> [Problem details]:
Decide whether each statement below agrees with the journal post, answering yes or no and quoting the words from the post that settle it. 1. The writer rated the day's pain as a 2 on the 10 scale. 2. The writer has decided to dye the buzz cut hair. 3. Uncle E is on oxygen for emphysema.

> [Document extract]:
BEGIN
Making myself do the thing
May. 13th, 2024 06:28 pmFeelings:
happiness:
• good pain day! Today was like a 2 on the 10 scale. And yeah, maybe that’s the disability scale, but still. Not too bad!
• this week is Ghost’s and my … 13th Anniversary? I think. It’s definitely this week, whichever one it is.
• three of my coworkers have liked my buzz cut hair, unknowing of why it all got chopped off. One of them suggested that I dye it, and I’m honestly thinking about it.
• I got more smellgood ingredients, so I can make a few more smells to take to work for the diffuser. Plus some things for friends and I: chocolate fragrance that smells like actual chocolate, Haitian vetiver, oakmoss absolute - yummy smells, all.
sadness:
• one of my friends mom’s had a mini-stroke. She’s okay, but the folks who know their family were sad and worried about her for about 24 hours. Those worries don’t all go away just because the stroke was not bad this time, bc there could easily be future strokes. Or vascular dementia. Or heart / blood problems, depending on the causes of the mini-stroke. Light a candle etc., if you believe in such things.
• My uncle E, the one whose wife and granddaughter died last year, dislocated his hip. Really badly. They are trying to reduce it enough to pop it back in, bc if they can’t… he’s already on oxygen for emphysema, he’s not a great candidate to operate on. So the family are going to be making a bunch of decisions over the next few days. Who can stay with him and cousin J until this gets taken care of? Whose house could he move to for palliative care if they can’t take care of it? Who’s going to take over J’s care (she can’t move around much either)? Keep the house or sell it? Who could go out there this summer and get the house ready to be sold? He’s a cussed old codger, so watch him make it past this and live another 5 years, but still: they need help and the family are rallying around them as I type this.
END
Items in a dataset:
BEGIN
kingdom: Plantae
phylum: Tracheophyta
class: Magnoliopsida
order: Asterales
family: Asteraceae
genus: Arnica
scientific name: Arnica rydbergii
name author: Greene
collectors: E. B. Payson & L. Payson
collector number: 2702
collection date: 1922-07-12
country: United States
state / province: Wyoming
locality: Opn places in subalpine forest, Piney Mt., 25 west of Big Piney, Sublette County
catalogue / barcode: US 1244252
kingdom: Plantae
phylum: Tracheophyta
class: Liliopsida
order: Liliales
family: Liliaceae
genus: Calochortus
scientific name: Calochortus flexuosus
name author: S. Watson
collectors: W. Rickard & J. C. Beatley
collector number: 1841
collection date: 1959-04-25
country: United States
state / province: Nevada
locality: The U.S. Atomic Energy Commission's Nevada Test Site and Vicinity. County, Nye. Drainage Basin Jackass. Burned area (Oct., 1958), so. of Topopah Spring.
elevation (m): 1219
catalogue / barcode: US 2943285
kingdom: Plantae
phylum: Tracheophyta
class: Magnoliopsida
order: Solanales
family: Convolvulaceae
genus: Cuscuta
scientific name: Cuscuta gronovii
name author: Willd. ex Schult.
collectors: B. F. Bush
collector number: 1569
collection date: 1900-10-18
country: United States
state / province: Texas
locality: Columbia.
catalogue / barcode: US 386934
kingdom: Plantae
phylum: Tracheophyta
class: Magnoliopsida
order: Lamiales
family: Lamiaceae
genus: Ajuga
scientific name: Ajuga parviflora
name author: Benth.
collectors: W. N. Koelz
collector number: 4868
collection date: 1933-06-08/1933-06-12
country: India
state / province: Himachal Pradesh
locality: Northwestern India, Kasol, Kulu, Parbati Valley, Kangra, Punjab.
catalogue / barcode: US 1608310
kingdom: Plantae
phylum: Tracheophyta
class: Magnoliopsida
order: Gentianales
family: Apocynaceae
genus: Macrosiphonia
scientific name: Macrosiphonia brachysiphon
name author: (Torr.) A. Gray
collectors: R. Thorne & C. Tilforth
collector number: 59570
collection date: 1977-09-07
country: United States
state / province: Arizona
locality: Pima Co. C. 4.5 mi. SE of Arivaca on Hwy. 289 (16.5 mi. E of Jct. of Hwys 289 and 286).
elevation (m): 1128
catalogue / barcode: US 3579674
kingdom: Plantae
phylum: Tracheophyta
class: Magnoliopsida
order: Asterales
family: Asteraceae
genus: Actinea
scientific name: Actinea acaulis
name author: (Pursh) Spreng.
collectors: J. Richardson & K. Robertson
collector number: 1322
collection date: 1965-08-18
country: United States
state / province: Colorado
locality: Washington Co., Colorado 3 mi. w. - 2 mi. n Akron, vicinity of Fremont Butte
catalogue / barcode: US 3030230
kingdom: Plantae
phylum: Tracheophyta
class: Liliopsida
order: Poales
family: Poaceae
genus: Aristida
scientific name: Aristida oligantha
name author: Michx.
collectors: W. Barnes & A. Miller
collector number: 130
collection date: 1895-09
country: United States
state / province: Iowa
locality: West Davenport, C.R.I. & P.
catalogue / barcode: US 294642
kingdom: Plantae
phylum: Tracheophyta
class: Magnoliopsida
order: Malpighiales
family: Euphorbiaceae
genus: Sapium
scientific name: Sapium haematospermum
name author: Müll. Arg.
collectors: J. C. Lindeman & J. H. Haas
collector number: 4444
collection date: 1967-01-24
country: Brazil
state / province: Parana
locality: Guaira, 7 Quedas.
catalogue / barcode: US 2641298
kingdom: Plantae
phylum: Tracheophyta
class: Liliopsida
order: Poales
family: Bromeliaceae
END
> [Task answer]:
1. Yes: "Today was like a 2 on the 10 scale."
2. No: "One of them suggested that I dye it, and I’m honestly thinking about it."
3. Yes: "he’s already on oxygen for emphysema"